И эти люди подрезают те самые корни, от которых к вам приходит осознавание и сознательность, - это жизнь, жизненные ситуации, проблемы, возможности.
Но если просто уклоняться и воздерживаться от жизни, то никогда не будет возможности достичь сознательности.
Рассказывают об одном индусском монахе, который в течение тридцати лет жил в Гималаях... Его проблемой было эго. И один мудрец - я имею в виду один дурак - предложил ему: «Удались в безмолвные долины Гималаев, и твое эго будет заморожено». Это займет какое-то время, поэтому не спеши возвращаться, пока полностью не будешь уверен».
И, конечно, если вы живете в Гималаях, в глубинной, далекой долине, где вы никогда не встретите другого человека, как вы сможете понять, есть ли у вас эго? Эго требуется другое эго; и тогда оно проявляется мгновенно. Если же другого эго нет, то нет и причины, по которой оно должно проявиться. Оно быстро засыпает.
Тридцать лет - долгий срок, и человек убедился, что эго у него больше нет. К этому времени его известность распространилась по равнинам, и люди стали приходить к нему, чтобы отдать дань уважения. Ему от этого стало еще лучше: «Я такой неэгоистичный». Конечно, когда люди касаются ваших ног, вы можете чувствовать полное отсутствие эго. В этом нет никакой проблемы, потому что ваше эго удовлетворено.
Однако эта проблема возникла снова, потому что начиналась Кумбха, ярмарка, которая является самой крупной в мире; на нее собирается по крайней мере тридцать миллионов человек. Нигде в мире не собирается столько народу, как на Кумбху, на ярмарку, которая проходит в Аллахабаде каждые двенадцать лет.
Итак начиналась Кумбха, и люди пригласили этого человека: «Вы там совершенно необходимы. Ваше присутствие будет благом для миллионов людей, которые соберутся со всей страны».
«Конечно», - сказал он. Сейчас он знал, что избавился от эгоизма. Он спустился с Гималаев на равнину, а когда он достиг этой безбрежной, подобной океану, толпы - нельзя увидеть, где она начинается, где кончается, и никто не знал его в этой толпе; - кто-то наступил ему на ногу, и тридцати лет как не бывало! Он вцепился человеку в горло и сказал: «Я тебя убью!» Но потом вдруг он вспомнил, что старался делать последние тридцать лет: «Что произошло за эти тридцать лет? Это было просто потерей времени - я все такой же, как и был».
Можно сидеть на одном и том же месте на протяжении тридцати жизней; и не будет никакой разницы. Единственный способ узнать, кто ты есть, из чего состоит твой ум, это жить полной жизнью и так разнообразно, как только возможно, открывая все двери и окна каждой стороне жизни, так что ты сможешь узнать себя изнутри, потому что каждое окно будет открыто внутрь тебя и каждый тайный уголок будет освещен.
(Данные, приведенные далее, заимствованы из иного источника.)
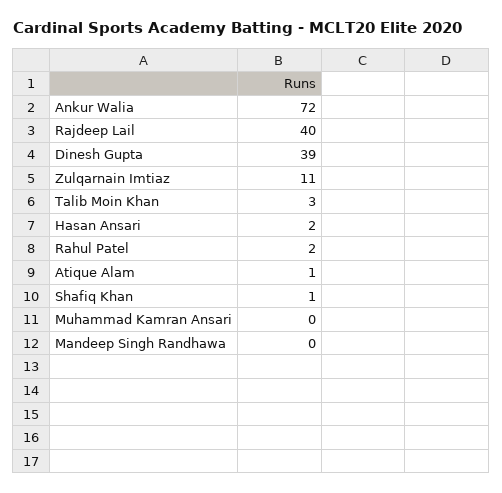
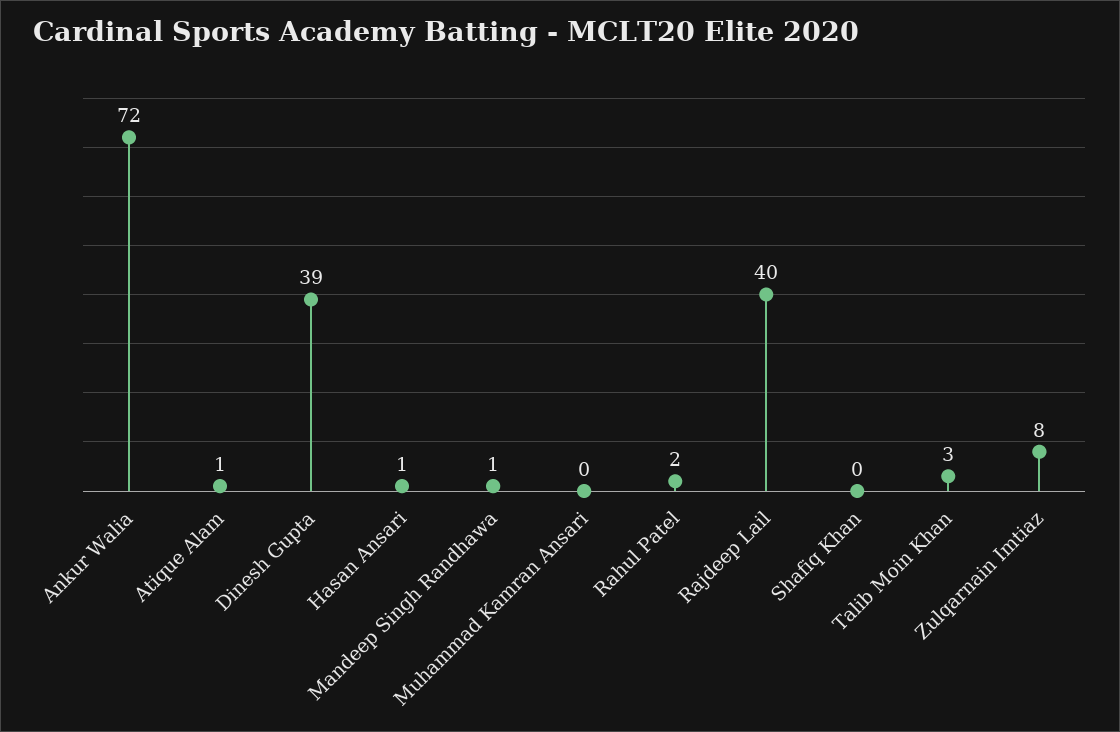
Zulqarnain Imtiaz: 11 -> 8
Hasan Ansari: 2 -> 1
Shafiq Khan: 1 -> 0
Mandeep Singh Randhawa: 0 -> 1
Мне очень нравилась одна история. Один человек был очень, очень злым, злым настолько, как если бы вся его энергия превращалась в злобу. И это было не только на словах; он был очень силен и каждый день давал выход гневу, избивая и калеча людей за малейшую провинность. Однажды гнев настолько переполнил его, что случилось непоправимое; он бросил в колодец свою жену и убил ее. Это потрясло его.
Он любил эту женщину. А если он смог сделать подобное с человеком, которого любил, то что говорить о других? Он чувствовал себя виноватым и раскаивался. В этом городе был джайнский монах. Этот человек отправился к нему, потому что слышал, что джайнские монахи проповедуют не быть жестокими, не держать зла. «Может быть, он сможет каким-то образом научить меня этому».
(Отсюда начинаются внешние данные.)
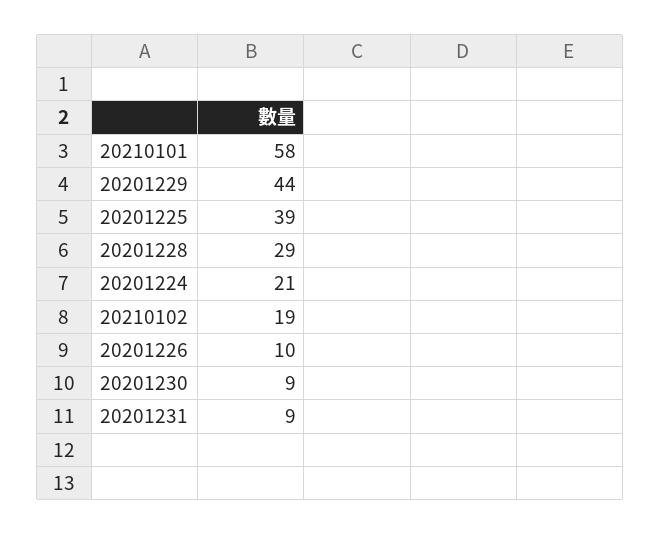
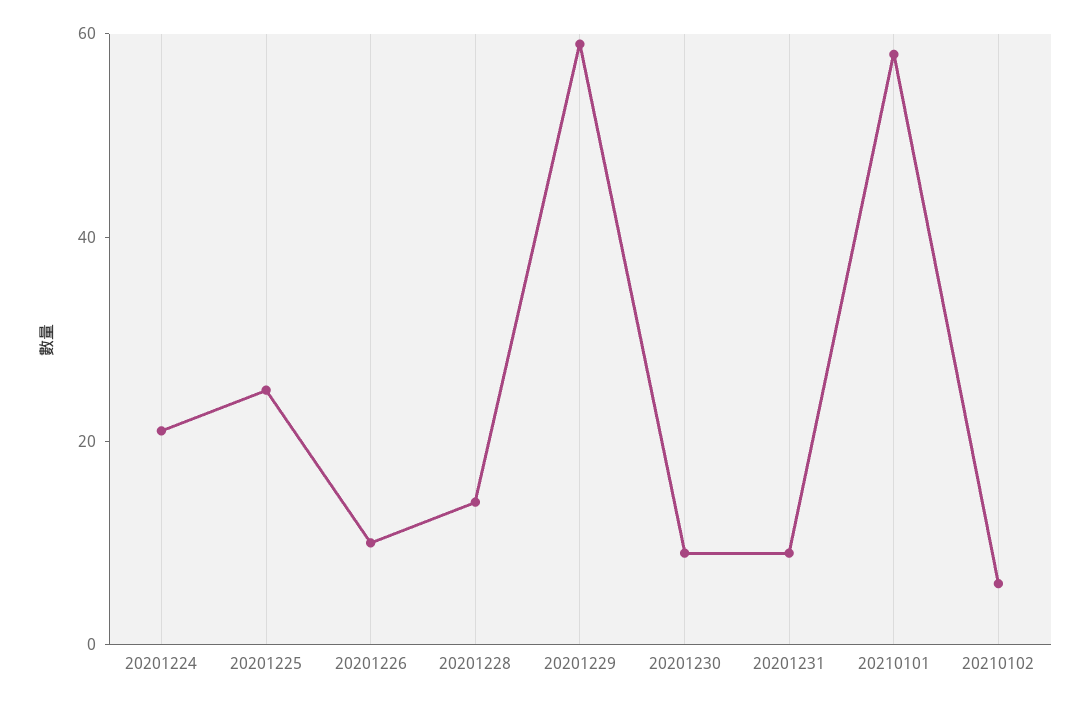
20201229: 44 -> 60
20201225: 39 -> 25
20201228: 29 -> 15
20210102: 19 -> 5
Джайнский монах сказал: «Это просто: откажись от жизни. Без отказа от жизни ты не сможешь избавиться от всего этого. В жизни твой гнев будет каждый день тереться о другой гнев, твое эго будет тереться об эго других людей, и ты не сможешь найти ни мгновения, чтобы расслабиться и успокоиться. Поэтому отвергни жизнь. Отказаться от жизни - значит избегать всех тех ситуаций, которые несут неприятности, так ты сможешь наконец расслабиться и успокоиться. А я дам тебе мантру для песнопений. Выполняй ее».
И это можно понять. Злобные люди очень быстро принимают любые решения. Они могут убить. Когда этот человек убил свою жену, он сделал это быстро, не раздумывая дважды. Если бы он подумал еще раз, он не бросил бы ее в колодец.
Такие люди ничего не обдумывают дважды. Он сказал: «Я готов прямо сейчас. Посвяти меня в монахи. И я не желаю проходить все эти пять стадий, с этого момента я хочу оказаться прямо на последней ступени».
Джайнский монах был несказанно счастлив. Это был обнаженный джайнский монах. Он был так счастлив, потому что в наши дни становится все труднее находить желающих быть посвященными в монахи - их осталось всего двадцать два. Во времена Махавиры их были тысячи. Одного Махавиру обычно сопровождали десять тысяч обнаженных монахов. Он сам был не против подобной компании.
Сейчас их осталось двадцать два, и когда один из них умирает, ему нет замены, потому что найти замену очень трудно. Сначала нужно пройти пять стадий, что занимает почти всю жизнь. Надо все отвергать, это предельное отречение: вы отрекаетесь от всего, даже от одежды. После уже нельзя ни до чего дотрагиваться.
«Этот человек очень редкий», - подумал монах. Он сказал: «Ты уникальный человек. Ты хочешь быть посвящен в монахи прямо сейчас и сразу на пятую ступень?»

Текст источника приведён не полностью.